CONTACT: Erin Robbins 






Hebrew at the Center’s Annual HESEG/הישג Ceremony  

Recognizing Student Achievement in Hebrew   


(Framingham, MA – February 23, 2022) Hebrew language acquisition now has a global benchmark, and Hebrew at the Center is annually honoring the students who meet it.  

Last month, Hebrew at the Center (HATC) held its second annual HESEG/הישג, recognizing extraordinary student achievement in Hebrew by students who have received The Global Seal of Biliteracy™ for Hebrew, a credential that celebrates language skills and expands future opportunities for its recipients. The Global Seal of Biliteracy also enables recipients to showcase their language skills to any school or employer across state lines and national borders, with a unique serial-numbered certificate that is digitally shareable. 

With an almost doubling in both the number of schools using the Avant Assessment Tool and the number of students qualifying for the Global Seal of Biliteracy in Hebrew since 2020, Hebrew at the Center hopes to build on the momentum and expand the impact that this acknowledgment can have on motivating more students to aspire to higher levels of proficiency and to compel more educators to use the tools available to contribute to their students’ success. 


“Our child loves learning Hebrew, and has worked so hard with her teachers to get to this place,” said Parent Asher Epstein from the Charles E. Smith Jewish Day School. “The public recognition and the students’ personal reflections were so inspiring and demonstrates how important Hebrew is as a connector for Jews globally.” 

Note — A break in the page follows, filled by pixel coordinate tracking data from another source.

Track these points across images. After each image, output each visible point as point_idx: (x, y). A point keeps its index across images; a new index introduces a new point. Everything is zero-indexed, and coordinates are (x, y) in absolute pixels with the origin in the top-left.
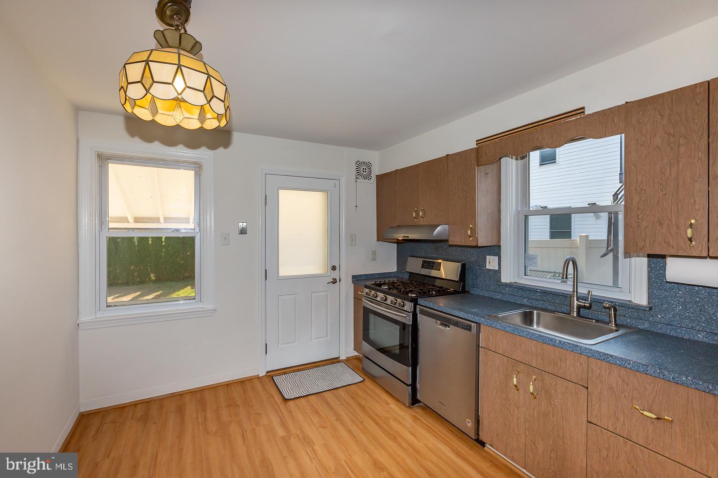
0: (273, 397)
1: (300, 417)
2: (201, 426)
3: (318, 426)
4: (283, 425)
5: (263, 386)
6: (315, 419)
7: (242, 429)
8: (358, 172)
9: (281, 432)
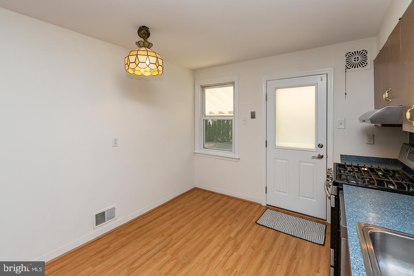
0: (254, 218)
1: (251, 235)
2: (214, 211)
3: (251, 245)
4: (238, 233)
5: (257, 211)
6: (256, 242)
7: (222, 222)
8: (348, 62)
9: (232, 235)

More than one hundred and thirty people attended HESEG/הישג, which this year included a presentation in Hebrew by Rabbi Josh Weinberg, Vice President of the URJ for Israel & Reform Zionism & Executive Director of ARZA, who spoke about the ways learning Hebrew as a second language had an extraordinary impact on his life choices. Additionally, there was a Scroll of Honor (LINK) which included videos of students sharing in Hebrew why they believe the language is so important to them.  

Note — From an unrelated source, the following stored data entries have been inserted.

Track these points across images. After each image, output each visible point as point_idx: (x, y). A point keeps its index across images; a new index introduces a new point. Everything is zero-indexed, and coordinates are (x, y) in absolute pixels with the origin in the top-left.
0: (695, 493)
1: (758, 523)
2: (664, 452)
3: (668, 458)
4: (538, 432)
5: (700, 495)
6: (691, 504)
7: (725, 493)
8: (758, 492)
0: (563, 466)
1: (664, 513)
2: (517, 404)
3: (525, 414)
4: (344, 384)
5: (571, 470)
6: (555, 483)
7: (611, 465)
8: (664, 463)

“The event allowed students and teachers to be recognized for their commitment to Hebrew biliteracy,” said Dr. Marc Kramer, Hebrew at the Center Board Member and former Executive Director of RAVSAK. “With effective teachers and motivation, students are clearly able to graduate from Jewish day schools with the capacity to understand. speak, read and write Hebrew proficiently; we now understand the exceptionally positive ripple effect of meeting this benchmark.”    


The newly raised profile of Hebrew biliteracy is a result of Hebrew at the Center’s advocacy efforts. In 2013, Hebrew at the Center entered a strategic partnership with Avant Assessment, leaders in real-world language proficiency assessment, to create the first online, standards-based tool to assess Modern Hebrew language proficiency. Now it is possible for schools to have a data-driven, reliable, scientific approach to assessing Hebrew teaching and learning outcomes to measure what students can do in all four skills of language learning and to guide instructional decision making.  


“The Global Seal of Biliteracy in Hebrew provides an objective milestone to recognize students and is a tool for effectively measuring successful teaching and learning of Hebrew,” said Arnee Winshall, Hebrew at the Center Board President and founder. ”Additionally, those schools that are investing in the professional development of their Hebrew educators and seeing the results, can distinguish themselves based on the strength of their Hebrew programs.  


Avant’s assessment system was recently accredited by the American Council on Education, which means that high school students – and countless others – may be able to receive advance placement or credit by exam similar to AP language exams. These credits, which are recognized by colleges and universities nationwide, exemplify a student’s diligence and aptitude in that subject area. The ability to have student outcomes in Hebrew recognized in a manner parallel to achievements in math, science, and other core subjects is likely to have a larger impact on the level of seriousness accorded Hebrew language learning and its place within K-12 education.  


As more schools embrace assessment to strengthen their Hebrew programs and more students become eligible for the Global Seal of Biliteracy, HATC imagines that HESEG/הישג will not only set a higher bar but also help to pave the way for Jews in the Diaspora to benefit from the joys and gifts of the Hebrew language.